======== PROVIDED INFORMATION

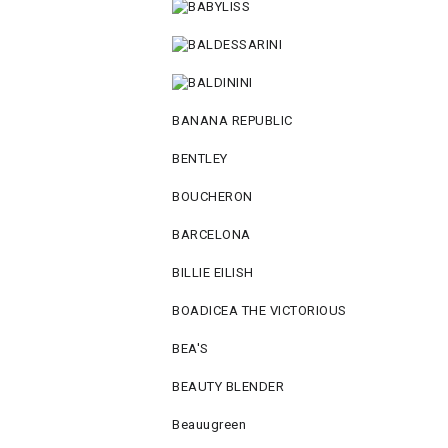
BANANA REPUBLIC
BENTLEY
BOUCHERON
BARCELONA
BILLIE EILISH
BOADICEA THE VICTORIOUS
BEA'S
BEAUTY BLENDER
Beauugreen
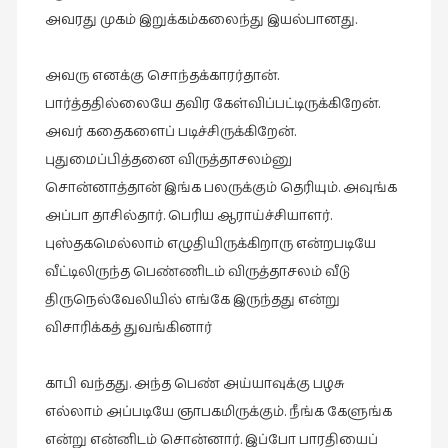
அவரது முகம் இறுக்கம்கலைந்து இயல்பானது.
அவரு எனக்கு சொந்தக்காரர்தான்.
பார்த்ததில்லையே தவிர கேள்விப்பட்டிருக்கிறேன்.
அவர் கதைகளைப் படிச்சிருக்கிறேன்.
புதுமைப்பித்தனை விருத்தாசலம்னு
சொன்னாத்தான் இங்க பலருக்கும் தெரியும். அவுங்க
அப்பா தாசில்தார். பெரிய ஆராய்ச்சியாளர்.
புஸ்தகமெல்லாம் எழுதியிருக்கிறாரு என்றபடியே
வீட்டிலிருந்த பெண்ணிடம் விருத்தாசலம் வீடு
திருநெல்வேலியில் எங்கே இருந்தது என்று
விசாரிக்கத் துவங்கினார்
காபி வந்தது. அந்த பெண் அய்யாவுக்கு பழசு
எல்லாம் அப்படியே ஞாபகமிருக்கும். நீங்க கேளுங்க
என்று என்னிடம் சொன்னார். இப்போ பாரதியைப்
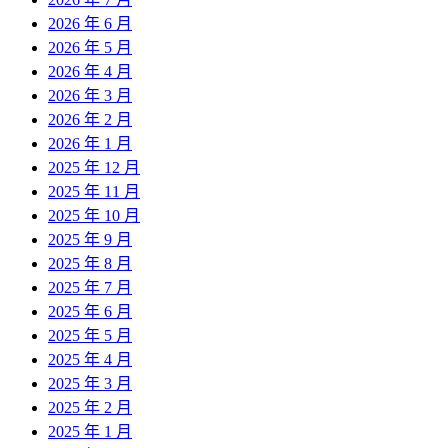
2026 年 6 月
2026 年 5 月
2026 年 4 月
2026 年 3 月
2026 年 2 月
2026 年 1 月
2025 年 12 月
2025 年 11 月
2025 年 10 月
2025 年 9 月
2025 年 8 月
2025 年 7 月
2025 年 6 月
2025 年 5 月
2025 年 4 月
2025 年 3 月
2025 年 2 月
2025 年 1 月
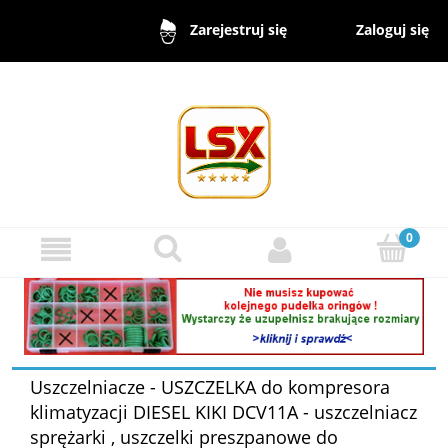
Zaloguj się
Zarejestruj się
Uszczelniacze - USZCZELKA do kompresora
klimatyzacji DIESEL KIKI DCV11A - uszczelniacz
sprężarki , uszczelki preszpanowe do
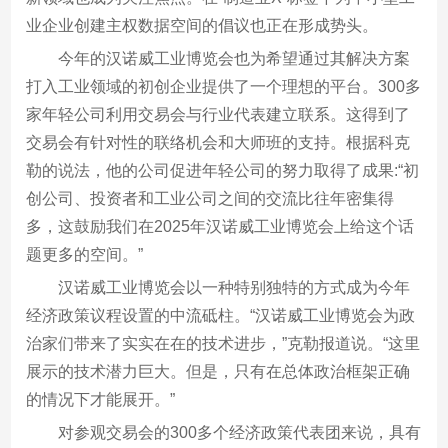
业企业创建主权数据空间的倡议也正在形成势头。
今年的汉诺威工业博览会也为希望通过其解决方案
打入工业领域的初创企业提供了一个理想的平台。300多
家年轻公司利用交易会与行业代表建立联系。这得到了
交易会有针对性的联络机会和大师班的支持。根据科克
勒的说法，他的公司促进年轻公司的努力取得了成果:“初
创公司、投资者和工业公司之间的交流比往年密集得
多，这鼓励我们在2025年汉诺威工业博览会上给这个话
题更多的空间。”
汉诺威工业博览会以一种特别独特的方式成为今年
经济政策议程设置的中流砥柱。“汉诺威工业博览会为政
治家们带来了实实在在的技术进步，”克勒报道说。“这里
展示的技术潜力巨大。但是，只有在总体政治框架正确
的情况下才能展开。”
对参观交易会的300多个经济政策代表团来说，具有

================
======== PROVIDED INFORMATION

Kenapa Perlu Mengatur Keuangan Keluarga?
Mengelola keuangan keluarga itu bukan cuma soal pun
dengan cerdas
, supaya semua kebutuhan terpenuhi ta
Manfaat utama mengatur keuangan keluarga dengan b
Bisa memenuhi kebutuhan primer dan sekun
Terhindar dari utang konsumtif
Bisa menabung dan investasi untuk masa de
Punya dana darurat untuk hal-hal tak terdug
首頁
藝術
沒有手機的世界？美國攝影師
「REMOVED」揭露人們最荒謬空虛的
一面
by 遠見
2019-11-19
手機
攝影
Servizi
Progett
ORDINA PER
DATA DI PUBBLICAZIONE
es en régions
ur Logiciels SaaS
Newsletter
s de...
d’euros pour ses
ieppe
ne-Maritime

================
======== PROVIDED INFORMATION

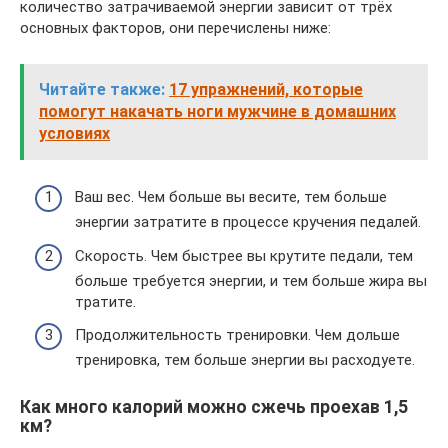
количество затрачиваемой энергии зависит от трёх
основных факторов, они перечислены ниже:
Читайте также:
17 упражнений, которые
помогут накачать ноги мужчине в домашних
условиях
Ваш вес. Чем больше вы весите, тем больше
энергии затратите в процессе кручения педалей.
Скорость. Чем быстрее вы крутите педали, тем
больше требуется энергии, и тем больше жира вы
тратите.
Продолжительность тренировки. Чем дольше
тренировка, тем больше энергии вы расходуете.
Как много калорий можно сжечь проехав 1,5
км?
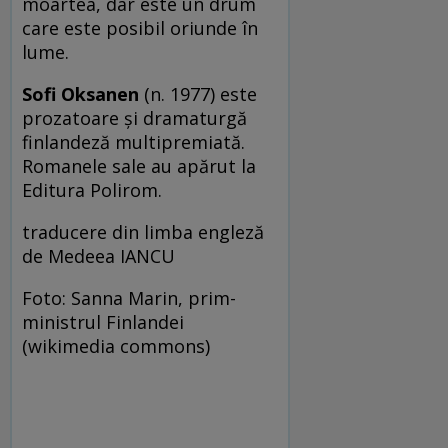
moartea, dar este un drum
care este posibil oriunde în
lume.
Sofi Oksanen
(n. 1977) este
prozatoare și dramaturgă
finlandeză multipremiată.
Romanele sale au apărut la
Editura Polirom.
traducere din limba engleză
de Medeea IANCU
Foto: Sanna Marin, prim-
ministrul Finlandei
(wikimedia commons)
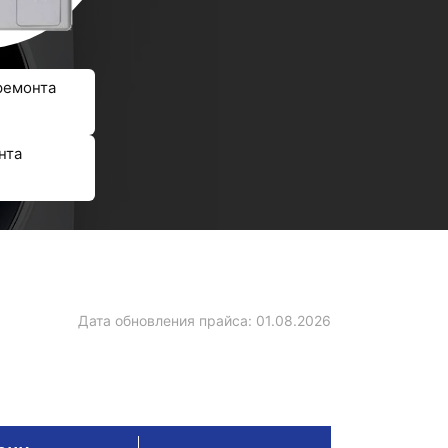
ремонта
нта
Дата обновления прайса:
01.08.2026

================

#### GOAL OF THE EXERCISE:
Can you rewrite the lines of the items that begin at the line containing "moartea, dar este un drum" and end with the line containing "ministrul Finlandei", putting "scriitoare" in place of "prozatoare" and leaving everything else unchanged?

#### SOLUTION TO THIS TASK:
moartea, dar este un drum
care este posibil oriunde în
lume.
Sofi Oksanen
(n. 1977) este
scriitoare și dramaturgă
finlandeză multipremiată.
Romanele sale au apărut la
Editura Polirom.
traducere din limba engleză
de Medeea IANCU
Foto: Sanna Marin, prim-
ministrul Finlandei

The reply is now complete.